Kyle Van Oosterum, MA Phil
Presented on Wednesday, April 21, 2021 – 4:00 PM MST
Watch this webinar: https://bit.ly/3xfyjYW
Download: ABNHandout.docx
There is considerable debate in legal and bioethical circles about consent-requirements for secondary medical research. Secondary research is often distinguished from primary research. For example, where primary medical researchers collect blood samples from a participant, secondary medical researchers conduct research on collected blood samples in biobanks. However, if consent is required to conduct secondary research on each of the samples, a variety of complications arises. For one, it imposes significant administrative burdens on the effectiveness of secondary research.
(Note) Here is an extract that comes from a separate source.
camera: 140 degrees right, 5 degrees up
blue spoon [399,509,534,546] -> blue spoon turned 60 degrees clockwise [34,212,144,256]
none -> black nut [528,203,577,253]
Even if consent is solicited at time of sample-collection, the nature and purpose of future secondary research is rarely foreseeable, meaning that disclosure of research to participants is not possible, thereby straining the notion that such consent is informed This presentation critically focuses on the question of whether consent is required for secondary research and proposes a novel contractualist account of biomedical research: Consent Once, Use Many Times (COUMT.)
Kyle Van Oosterum is a MPhil in Philosophy candidate at the University of Cambridge (2020-2021). He has been awarded several honors in his educational career. He will be joining us from the UK for this webinar. For this particular webinar, ABN posted a call for papers on the Philosophy forum PhilEvents, and Mr. Van Oosterum’s abstract was chosen from that call.